Likewise, if you want to start a brewing company, and need to raise $30,000, it would seem to me that going on line and asking for people to GIVE it to you is completely irresponsible. Go to a bank, get a loan, and pay back your start-up capital. You're basically asking for a bunch of strangers to bankroll your business, which you will make money from, for a cheap bottle opener, or whatever trinket you're handing out. Gee, I'd like somebody to just give me money, with no need to pay it back, much less interest, to start a business, wouldn't you?

I mean, is that reasonable?

I don't think so.

Yeah, yeah...Kickstarter says you can't fund a business, but I've seen a couple of "projects" that are clearly, exactly that. For example, the brewing "project" I referenced above? Here's what the Kickstarter is for:
  • Fees for licensing (city, state, and federal) and legal services
  • Costs for our website and online social network
  • Brewery equipment (fermentation tanks and other equipment)
  • Supplies for brewing (grains, hops, cleaning supplies, bottles, rentals, etc.)
  • Paying great artists and designers fair value for their designs and artwork
  • Labor costs
That, my friends, is somebody starting a business. Also, how is "keep my comic book store open" a "project?"

I can even, to a point, see when they're set up for things like short films, and such. That is, when it's amateurs with no connections or resources to call upon. However, I mean, when I see respected, known guys in, say the special effects industry, asking for me to give them money for a film or series, I have to ask...Don't you know producers and such? Don't you have connections to try to get somebody to back your script and project? Which then makes me wonder...how good is your script?

And then, back around to...you're doing this to MAKE MONEY. So, essentially, you want me to take this cash out of my pocket, and give it to you to spend as you will, so that you can, in some cases, get me to buy the finished product from you. That's just not a process, a system, I can get behind.

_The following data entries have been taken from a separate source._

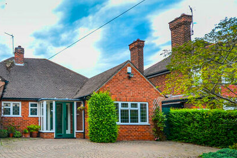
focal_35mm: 26
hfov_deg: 65.0
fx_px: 171
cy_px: 95
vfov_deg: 49.2
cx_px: 58
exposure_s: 1/160
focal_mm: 10
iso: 100
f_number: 6.3
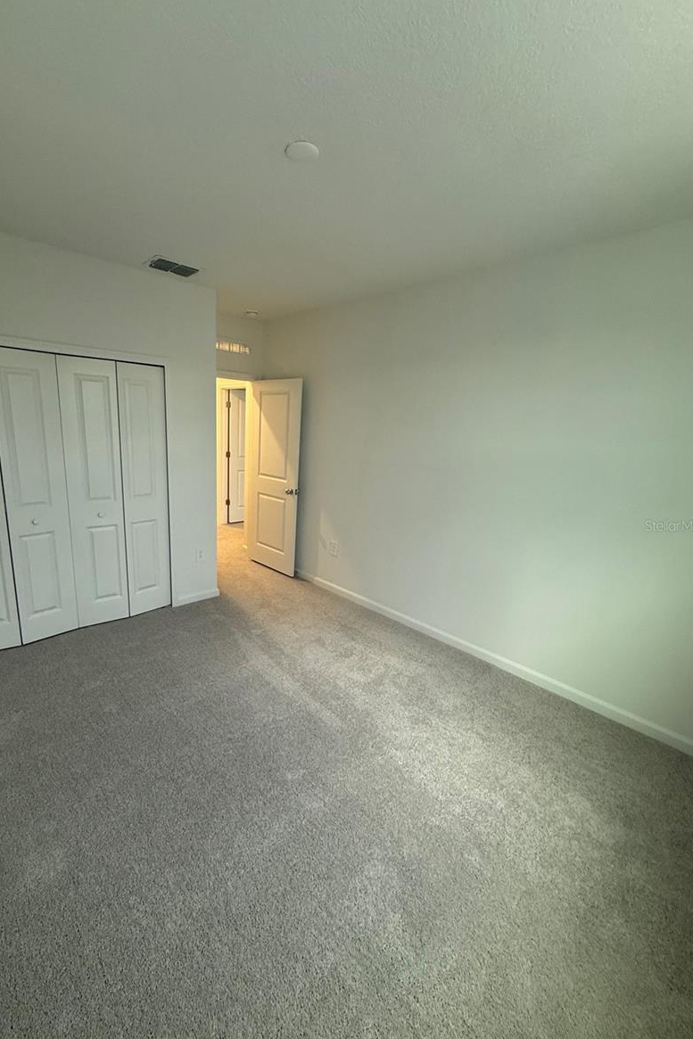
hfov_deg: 77.1
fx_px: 433
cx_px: 307
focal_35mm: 15
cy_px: 525
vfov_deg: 100.4
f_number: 2.2
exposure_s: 1/60
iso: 250
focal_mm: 2.22
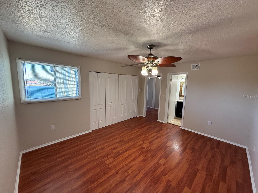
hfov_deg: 102.1
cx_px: 129
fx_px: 104
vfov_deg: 85.7
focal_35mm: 14
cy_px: 96
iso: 250
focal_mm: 2.22
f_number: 2.2
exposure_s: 1/120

Plus, what happens if you hit your goal, get your money, and  you don't actually complete your project? I don't see anything on Kickstarter's site that explains exactly how they guard against that, or if they do at all. Maybe somebody over there will read this and respond.

Now, to say again....I am NOT talking about not-for-profit concerns. I do think Kickstarter is very, very helpful for those kind of uses, and I respect that. I respect the people who run and operate Kickstarter for those reasons. It's just...I feel like this is indicative of a change in our society. The "gimmie gimmie" movement. It's my self-reliant nature, I guess, but I don't get it.